Autres moyens d’appel concernant les déclarations de culpabilité
Quant au rejet de la requête de l’appelante Goulet pour procès séparé, elle ne comporte aucune erreur. Par ailleurs, le juge n’a pas erré en ne donnant pas au jury une directive correctrice après la plaidoirie de la poursuite, dans laquelle celle-ci a laissé entendre que l’appelante participait aux activités d’une organisation criminelle alors qu’elle n’était pas accusée de cette infraction. Il n’a pas non plus commis d’erreur en ne dirigeant pas le jury sur la manière d’aborder l’écoute des passages de l’enregistrement d’un témoignage qui compromettaient la crédibilité du témoin en question.
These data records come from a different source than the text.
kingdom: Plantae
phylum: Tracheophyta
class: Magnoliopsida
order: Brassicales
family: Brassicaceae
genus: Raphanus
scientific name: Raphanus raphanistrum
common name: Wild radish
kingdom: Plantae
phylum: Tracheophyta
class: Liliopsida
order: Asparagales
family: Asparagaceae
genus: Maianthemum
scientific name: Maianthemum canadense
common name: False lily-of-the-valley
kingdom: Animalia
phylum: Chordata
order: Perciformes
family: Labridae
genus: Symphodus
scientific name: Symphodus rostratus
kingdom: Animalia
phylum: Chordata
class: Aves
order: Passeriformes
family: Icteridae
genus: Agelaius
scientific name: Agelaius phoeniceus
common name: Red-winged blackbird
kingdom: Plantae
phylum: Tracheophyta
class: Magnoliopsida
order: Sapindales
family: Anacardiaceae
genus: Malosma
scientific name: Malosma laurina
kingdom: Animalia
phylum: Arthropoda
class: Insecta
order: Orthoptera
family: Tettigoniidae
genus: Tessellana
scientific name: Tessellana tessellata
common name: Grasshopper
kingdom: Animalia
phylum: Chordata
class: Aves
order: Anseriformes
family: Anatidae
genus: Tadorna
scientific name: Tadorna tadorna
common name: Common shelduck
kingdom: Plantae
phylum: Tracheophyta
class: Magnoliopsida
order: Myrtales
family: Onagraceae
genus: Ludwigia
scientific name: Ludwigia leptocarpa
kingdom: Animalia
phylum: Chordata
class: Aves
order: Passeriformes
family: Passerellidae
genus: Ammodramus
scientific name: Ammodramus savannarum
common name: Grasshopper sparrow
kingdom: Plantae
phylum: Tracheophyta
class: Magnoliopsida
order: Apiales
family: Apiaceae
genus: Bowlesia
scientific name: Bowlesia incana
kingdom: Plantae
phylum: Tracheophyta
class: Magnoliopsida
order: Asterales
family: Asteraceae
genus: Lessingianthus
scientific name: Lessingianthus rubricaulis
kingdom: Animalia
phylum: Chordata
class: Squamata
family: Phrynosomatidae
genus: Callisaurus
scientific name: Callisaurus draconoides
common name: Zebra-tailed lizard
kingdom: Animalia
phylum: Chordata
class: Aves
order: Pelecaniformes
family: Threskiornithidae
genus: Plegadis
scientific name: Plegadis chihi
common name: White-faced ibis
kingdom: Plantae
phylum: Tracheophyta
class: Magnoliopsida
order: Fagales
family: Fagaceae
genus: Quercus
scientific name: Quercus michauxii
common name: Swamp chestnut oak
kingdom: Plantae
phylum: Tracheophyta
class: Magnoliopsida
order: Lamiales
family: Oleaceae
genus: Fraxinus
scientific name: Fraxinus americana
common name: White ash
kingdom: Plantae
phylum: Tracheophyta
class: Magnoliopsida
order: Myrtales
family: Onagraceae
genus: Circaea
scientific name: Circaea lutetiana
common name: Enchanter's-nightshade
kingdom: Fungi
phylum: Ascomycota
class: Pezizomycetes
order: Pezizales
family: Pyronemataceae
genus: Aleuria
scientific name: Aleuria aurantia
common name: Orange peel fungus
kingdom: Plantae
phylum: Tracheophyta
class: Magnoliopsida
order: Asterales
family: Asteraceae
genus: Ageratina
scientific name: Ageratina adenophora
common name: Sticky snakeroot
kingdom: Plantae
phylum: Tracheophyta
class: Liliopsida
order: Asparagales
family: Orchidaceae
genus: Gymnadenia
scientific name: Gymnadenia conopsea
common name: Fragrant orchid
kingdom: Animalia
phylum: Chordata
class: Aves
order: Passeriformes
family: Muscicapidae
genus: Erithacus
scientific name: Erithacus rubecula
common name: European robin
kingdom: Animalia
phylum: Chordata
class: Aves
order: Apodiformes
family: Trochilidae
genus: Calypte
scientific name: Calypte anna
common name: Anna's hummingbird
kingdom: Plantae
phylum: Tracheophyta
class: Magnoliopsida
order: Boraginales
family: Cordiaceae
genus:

Par ailleurs, l’absence de rappel temporel, dans les directives au jury, du moment de la possession des documents saisis chez l’appelante Jolicoeur 2 ans après la fin de sa participation au projet ne constitue pas une erreur révisable. Le juge n’a pas non plus erré en ne récapitulant pas lors de ses directives au jury l’ensemble des éléments de preuve qui avaient une importance particulière pour la défense de l’appelante Jolicoeur. Quant à la plaidoirie finale de la poursuite, elle n’invitait pas le jury à spéculer sur le mobile de Jolicoeur, mais plutôt à tirer des inférences raisonnables.
Appel des peines
L’appelante Jolicoeur, qui a participé à la fraude à titre de notaire et a été condamnée à une peine totale de 3 ans d’emprisonnement, échoue à démontrer que le juge aurait erré en ne tenant pas compte des longs délais préinculpatoires. Ce dernier, dans l’exercice de son pouvoir discrétionnaire, a jugé que ces délais étaient justifiés, compte tenu de la nature des infractions, de l’étendue de l’enquête et de la complexité de la preuve. Par ailleurs, le juge n’a pas non plus erré en ne prenant pas en considération la perte du droit de pratique notariale subie par Jolicoeur. En effet, l’exercice d’une profession de notaire exige un haut degré de probité. Profiter de ce statut pour commettre un crime constitue un facteur aggravant. La fraude est si grave que la Cour doute que la déchéance personnelle de l’appelante puisse être déterminante. Toutefois, il est vrai que le juge a commis une erreur de principe en omettant de demander des observations additionnelles avant d’imposer une peine plus sévère que celle suggérée par la poursuite sous le chef de recyclage de produits de la criminalité. Il y a donc lieu de substituer une peine de 2 ans à celle imposée par le juge sous ce chef. Quant aux moyens d’appel de la peine totale de 8 ans d’emprisonnement imposée à Péloquin, il y a lieu de les rejeter.